Spending time in woodland areas has a healing effect on the mind and the body, helping to provide emotional balance, new research finds.

Being in nature helps us to regulate our emotions, when compared to an urban environment.

Nature also helps to regulate heart rhythms, the research found.

Together, nature helps to bring feelings of:

  • ecstasy and wonder,
  • as well as joy and calm.

Dr Miles Richardson, the study’s first author, said:

“We’re excited about this research as it brings together previous work in order to explain how nature regulates emotions and the heart and shows spending time in nature positively changes our health and well-being through helping balance the feelings of threat, drive and contentment we experience each day.

Exposure to nature is emotional and emotion is the constant companion of sensation with feelings, rather than thoughts, coming first when we encounter nature and these emotions have a physiological basis, which nature and well-being research often overlooks.

Overall, the work provides a simple yet compelling argument to convince others of the role of, and need for, nature in our everyday lives.”

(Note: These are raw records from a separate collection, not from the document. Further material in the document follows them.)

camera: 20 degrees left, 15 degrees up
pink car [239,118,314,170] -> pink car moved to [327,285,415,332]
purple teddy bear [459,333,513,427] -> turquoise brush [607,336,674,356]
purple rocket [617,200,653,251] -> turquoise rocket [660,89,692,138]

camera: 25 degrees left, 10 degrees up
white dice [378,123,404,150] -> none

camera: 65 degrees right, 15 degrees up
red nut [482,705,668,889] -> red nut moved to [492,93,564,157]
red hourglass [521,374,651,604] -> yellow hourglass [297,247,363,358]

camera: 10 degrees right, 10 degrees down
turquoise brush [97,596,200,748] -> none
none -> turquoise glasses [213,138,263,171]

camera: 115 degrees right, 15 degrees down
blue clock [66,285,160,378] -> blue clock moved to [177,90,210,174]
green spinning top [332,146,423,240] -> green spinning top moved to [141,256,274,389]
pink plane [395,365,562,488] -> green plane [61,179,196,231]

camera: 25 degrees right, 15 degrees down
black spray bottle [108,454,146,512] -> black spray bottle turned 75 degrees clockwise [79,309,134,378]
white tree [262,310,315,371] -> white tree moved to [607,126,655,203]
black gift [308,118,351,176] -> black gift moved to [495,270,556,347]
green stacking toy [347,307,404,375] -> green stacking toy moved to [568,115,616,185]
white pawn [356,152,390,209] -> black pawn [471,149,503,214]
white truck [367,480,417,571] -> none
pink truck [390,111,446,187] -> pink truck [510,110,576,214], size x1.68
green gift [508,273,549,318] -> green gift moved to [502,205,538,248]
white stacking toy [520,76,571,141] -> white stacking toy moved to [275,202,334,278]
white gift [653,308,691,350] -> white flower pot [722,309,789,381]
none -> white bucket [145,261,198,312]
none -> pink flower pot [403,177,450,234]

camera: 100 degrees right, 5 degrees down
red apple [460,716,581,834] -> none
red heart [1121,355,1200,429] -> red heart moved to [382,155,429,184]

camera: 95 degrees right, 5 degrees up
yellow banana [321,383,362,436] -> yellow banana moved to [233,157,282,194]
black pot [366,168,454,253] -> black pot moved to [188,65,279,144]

The researchers analysed 13 studies carried out on a total of 871 people.

These compared the effects of urban with natural environments.

Nature provides emotional balance

Nature, the studies showed, helped to regular parasympathetic nerve activity, which is linked to feelings of contentment.

It also lowered sympathetic nerve activity, which is linked to lowered drive, or a lack of stress.

Professor David Sheffield, one of the study’s authors, said:

“Nature brings balance to our emotions and the nervous system that influences the function of our internal organs, such as the heart, ultimately revealing the stress-busting power of nature.”

The study was published in the journal Evolutionary Psychological Science (Richardson et al., 2016).